In State of War, Risen revealed a secret CIA operation, code-named Merlin, that was intended to undermine the Iranian nuclear program. The plan—originally approved by president Bill Clinton, but later embraced by George W. Bush—was to pass flawed plans for a trigger system for a nuclear weapon to Iran in the hopes of derailing the country's nuclear program. "It was one of the greatest engineering secrets in the world," Risen wrote in State of War, "providing the solution to one of a handful of problems that separated nuclear powers such as the United States and Russia from the rogue countries like Iran that were desperate to join the nuclear club but had so far fallen short."
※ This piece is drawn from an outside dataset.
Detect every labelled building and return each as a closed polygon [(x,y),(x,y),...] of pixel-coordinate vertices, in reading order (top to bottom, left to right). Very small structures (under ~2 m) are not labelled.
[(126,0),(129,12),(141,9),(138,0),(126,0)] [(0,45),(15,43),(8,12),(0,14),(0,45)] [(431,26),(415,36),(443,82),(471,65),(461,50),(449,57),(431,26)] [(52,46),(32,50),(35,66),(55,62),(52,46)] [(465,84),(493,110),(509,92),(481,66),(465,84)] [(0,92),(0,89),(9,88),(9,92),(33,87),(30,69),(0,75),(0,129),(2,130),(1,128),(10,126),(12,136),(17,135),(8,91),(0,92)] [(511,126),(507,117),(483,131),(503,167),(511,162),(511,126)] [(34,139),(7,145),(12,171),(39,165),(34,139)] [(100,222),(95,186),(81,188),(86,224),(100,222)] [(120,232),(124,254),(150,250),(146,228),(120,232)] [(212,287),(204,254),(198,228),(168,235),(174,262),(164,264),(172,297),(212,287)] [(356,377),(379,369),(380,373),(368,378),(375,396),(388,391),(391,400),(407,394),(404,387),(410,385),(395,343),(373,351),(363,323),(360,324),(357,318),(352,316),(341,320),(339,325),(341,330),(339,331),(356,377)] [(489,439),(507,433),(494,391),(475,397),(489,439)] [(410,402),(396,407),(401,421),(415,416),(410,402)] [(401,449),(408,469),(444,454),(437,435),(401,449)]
The flaws in the trigger system were supposed to be so well hidden that the blueprints would lead Iranian scientists down the wrong path for years. But Merlin's frontman, a Russian nuclear scientist and defector then on the CIA's payroll, spotted the flaws almost immediately. On the day of the handoff in Vienna in winter 2000, the Russian, not wanting to burn a bridge with the Iranians, included an apologetic note with his delivery, explaining that the design had some problems. Shortly after receiving the plans, one member of the Iranian mission changed his travel plans and flew back to Tehran, presumably with the blueprints—and the note—in hand. Merlin did not wreck the Iranian nuclear program—in fact, Risen wrote, the operation could have accelerated it. 

In a sworn affidavit filed in 2011, and in a recently rejected appeal to the US Supreme Court, Risen has argued that his reporting served the public good. Published at a time when military action in Iran seemed possible, State of Fear revealed how much of the effort to gather information on Iran's nuclear capability was not just shoddy but dangerous—even, in the case of Operation Merlin, helping Iran get closer to building a nuclear weapon. 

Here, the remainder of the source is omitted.